Here is a sample of an examiner's view of certain fishing communities in North-East Scotland:
'I have often been struck, while examining the Registers of Parishes situated on the Sea Coast, with the names of the fishermen being peculiar to certain localities. For instance the inhabitants of Avoch are distinguished by the name "Patience." The same characteristic exists in such places as Nairn, Cromarty &c. However distant the places may be, where their avocation leads them, they invariably return home to their families, to get married, or to spend the rest of their time in drinking, inhabiting the same places generation after generation.'
By the late nineteenth century, the examiners still carried out inspections of local register offices, but by this stage they were using a checklist, and their comments are less frequent. These are carried over into GRO2, but a number of these files are closed to the public because they are less than 100 years old and contain sensitive information or data relating to named individuals. They concentrate on the registrars rather than the district. The examiners of the later period were particularly concerned about the competence of women registrars, who were employed from World War I onwards, as in the following report from 1919:
'Registration is not a light and easy task for the old lady who acts as Registrar of this parish; the work of the Registers required a good deal of dressing and over 50 clerical errors were recorded. It is recognised, however, that the Registrar is doing her best to carry out the duties of an office for which she may not be well-fitted, but for which few aspirants of a suitable kind would be available in the district.'
GRO1 also includes the letter books of correspondence to and from the Registrar General's Office. For most of the nineteenth century they are simply bound in (very) large volumes, with separate books for the incoming and outgoing correspondence.

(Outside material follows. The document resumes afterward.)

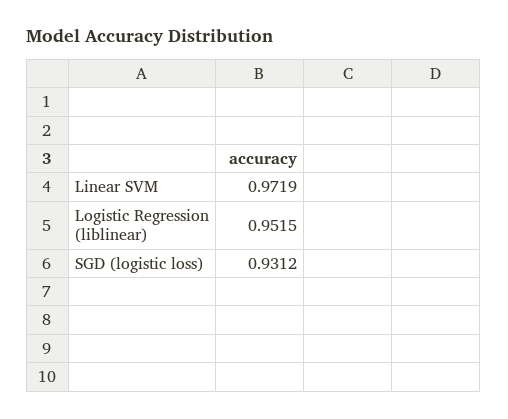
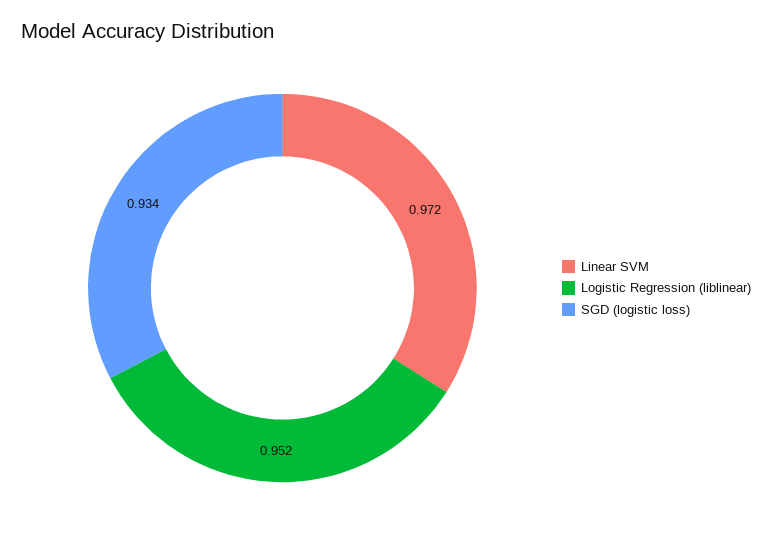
SGD (logistic loss): 0.9312 -> 0.934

Within each book, letters are filed in the order they were received or sent. Some are organized by type of correspondent: for example, GRO1/134 contains correspondence from local registrars. A few are dedicated to specific subjects, particularly the censuses.
Although each of these volumes has an index of correspondents, they are not easy to use. Not only are they very large and cumbersome to handle, but the way in which the letters are filed makes each volume a kind of lucky dip, and it is not very easy to match a letter in the incoming volume to the reply in the outgoing volume. They are easiest to use for subjects that are related to specific dates, such as vaccination acts and the census, but there is an enormous amount of information in them. They deal with a wide variety of social subjects, from parishes throughout Scotland, and are an unjustly neglected source in nineteenth-century Scottish history. Many of Scotland's citizens wrote letters to the Registrar General concerning their personal problems, and their letters are a fascinating window on social attitudes and family relationships. Local registrars also wrote in about conditions in their own district, and these letters too are a valuable historical source.
The Registrar General's correspondence for the twentieth century is much easier to use, since it is filed by subjects that can be easily identified in the online catalogue, such as 'stillbirth', 'divorce', and so on. A number of these files are closed for 100 years if they refer to named individuals.
The annual reports of the Registrars General, details from the censuses, and much detailed information from both England and Scotland, are available via the invaluable HISTPOP (Online Historical Population Reports), mounted by the University of Essex.